When I worked in Maidstone, I used to escape from the office at lunchtime and take a mini holiday. This was surprisingly easy, as the river Medway runs through the centre of town but the riverside feels totally separate from the busy roads and crowded streets. Take the underpass or the bridge depending on where you approach the river and the world retreats, above you at road height is a stream of cars and lorries, but the riverbank from the Archbishops Palace to the Gallagher Football Stadium is a wide path lined with grass, trees and flowers. (At least in summer and autumn, when the river floods in winter and spring, the path disappears.)
When I step on to the leafy tree-lined path beside the river it feels as if I have been transported to another world. It’s quiet and so rural that I once saw jay fly out of a tree, startled as I walked by. Another day I saw a cormorant drying it’s wings on the bank, almost close enough to touch.
In the space of an hour, I can cross the Millennium Bridge and explore Whatman Park which stretches out alongside the river. I can follow the path from concrete in the town centre to a dusty track that leads through the trees and away from town..

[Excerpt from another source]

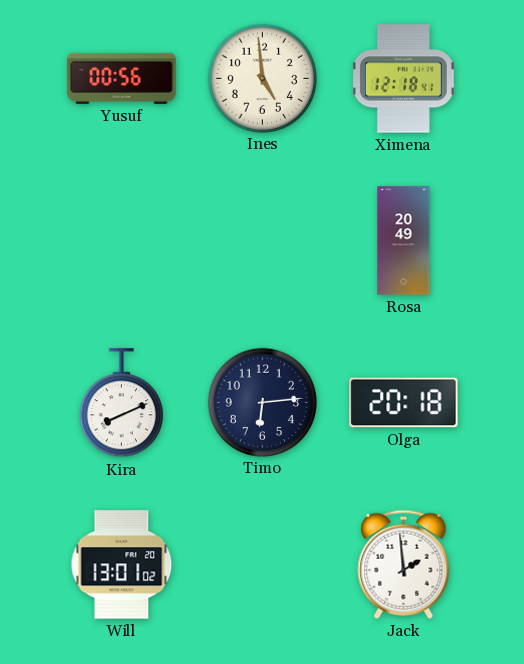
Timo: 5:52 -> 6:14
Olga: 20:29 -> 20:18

If I feel lazy, I can walk to the Old Boat Cafe, which is a barge set up as a cafe in the centre of town. Descending in to the boat takes me another step further from the workday world. Sitting by the window, feeling the gentle rocking of the boat, and gazing into the water just below the window it’s hard to believe in deadlines and deskwork. As a I watch a swan sailing across the water or a cormorant diving and resurfacing unexpectedly far from its original place, I briefly imagine life on a houseboat.
Time stops briefly. This is only a micro escape; my hour comes to an end and I return to the office, but I feel refreshed as if I have been away for days.